Director: Gabriel Mascard; release: 2009; length: 75 minutes
Link to trailerHigh Rise presents an analysis of the dominant Brazilian classes through a dialogue with the inhabitants of eight penthouse apartments in Rio de Janeiro, Sao Paulo and Recife. During the film, penthouse residents open up their homes to reveal their thoughts on social inequality, politics, and the world that surrounds them, as well as discussing more intimate subjects such as their desires, dreams, conflicts, insecurities, prejudices and personal histories. Through these dialogues and a poetic visual and sound narrative, the film explores the social and cultural mindset of the elite, and the phenomenon of the ‘verticalisation’ of the Brazilian cityscape. High Rise is a film about height, status and power and provides an opportunity to question and challenge the elite in a way that has never been done before in Brazilian cinema.
Gabriel Mascard
Gabriel Mascaro graduated in Social Communications from the Federal University of Pernambuco, Recife, Brazil. He began his career working with video art and new media and has worked as assistant to big Brazilian film names such as Marcelo Gomes (Cinema, Aspirins and Vultures - Cannes 2005) and Cláudio Assis (Bog of Beast – Tiger Award, Rotterdam 2007). In 2008, Gabriel launched his first documentary feature film The Beetle KFZ-1348. High Rise is Gabriel’s second feature film. Alongside the film’s launch Gabriel is finalizing his third feature film Charming Brasilia Avenue.
20:00
Constantin and Elena

Director: Andrei Dascalescu; release: 2008; length: 102 minutes
In a Romanian village, an elderly couple has been happily married for almost 55 years. Constantin and Elena know that life must end, but are happy with everything that they've had.
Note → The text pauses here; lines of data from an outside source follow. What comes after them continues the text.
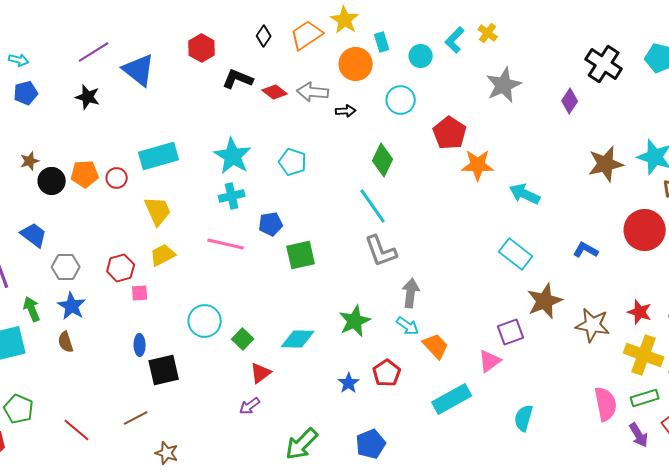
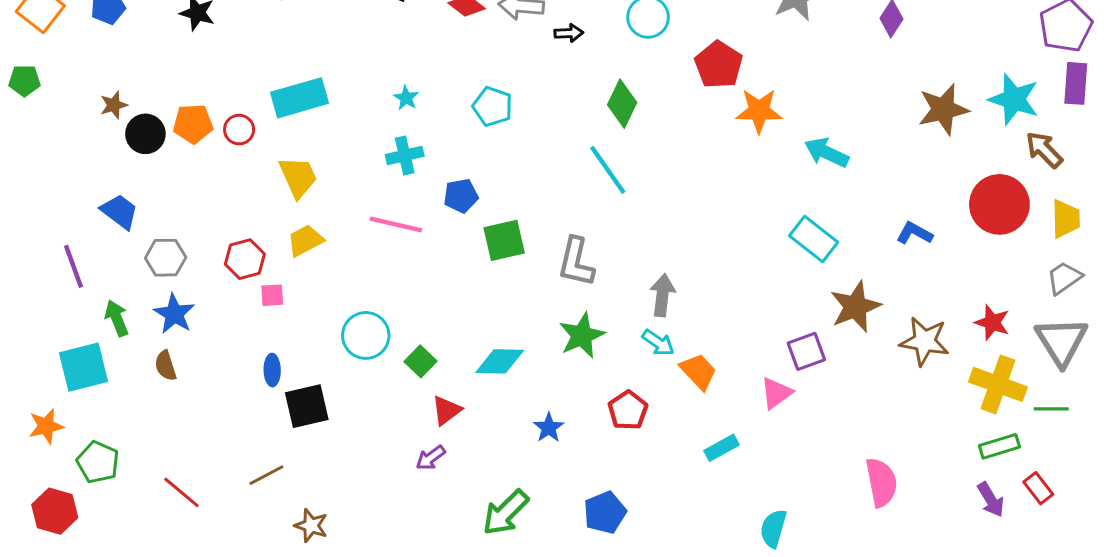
cyan star: (233, 156) -> (406, 98), size x0.5
gray L-shape: (381, 251) -> (576, 262), moved, turned 33
blue star: (349, 383) -> (549, 428), moved
cyan rectangle: (452, 399) -> (721, 448), size x0.6
pink semicircle: (606, 404) -> (881, 482), moved
cyan semicircle: (524, 418) -> (773, 528), moved

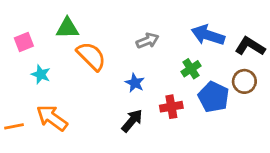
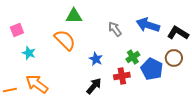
green triangle: (67, 28) -> (74, 16), moved
gray arrow: (147, 41) -> (115, 29), moved, turned -105
green cross: (191, 69) -> (133, 57), moved

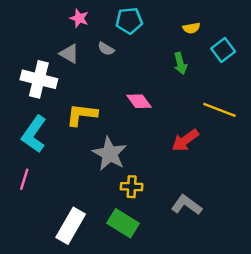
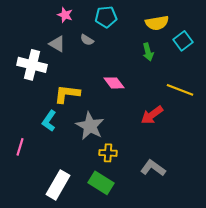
yellow semicircle: (191, 28) -> (157, 23), size x1.6
cyan L-shape: (34, 134) -> (49, 121), moved, size x0.7

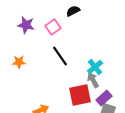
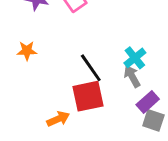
black line: (60, 56) -> (91, 68), moved
red square: (80, 95) -> (88, 96), moved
They fill their days with chores in and around the house, going to church and receiving welcome visitors, not to mention a catnap every now and then. Everything that these two old lovebirds do goes slowly: from helping each other get dressed and climb ladders to weaving Elena's beautiful tapestries. Often they sing old Romanian songs at the tops of their voices, or Constantin's old battle songs from his army days. A cinematic, observational, sometimes voyeuristic look at a way of life and at two lives, both almost extinct.
Andrei Dascalescu
Andrei started as a radio DJ in his hometown during his teenage years. He then moved to Bucharest to study sound and editing at the Film University. At the same time he worked as a freelance editor and sound engineer for BBC Romania, and on many films including Francis Ford Coppola's Youth Without Youth, as assistant to the legendary editor Walter Murch. He produced and directed the award-winning short feature Fly, then made his documentary debut with Constantin and Elena.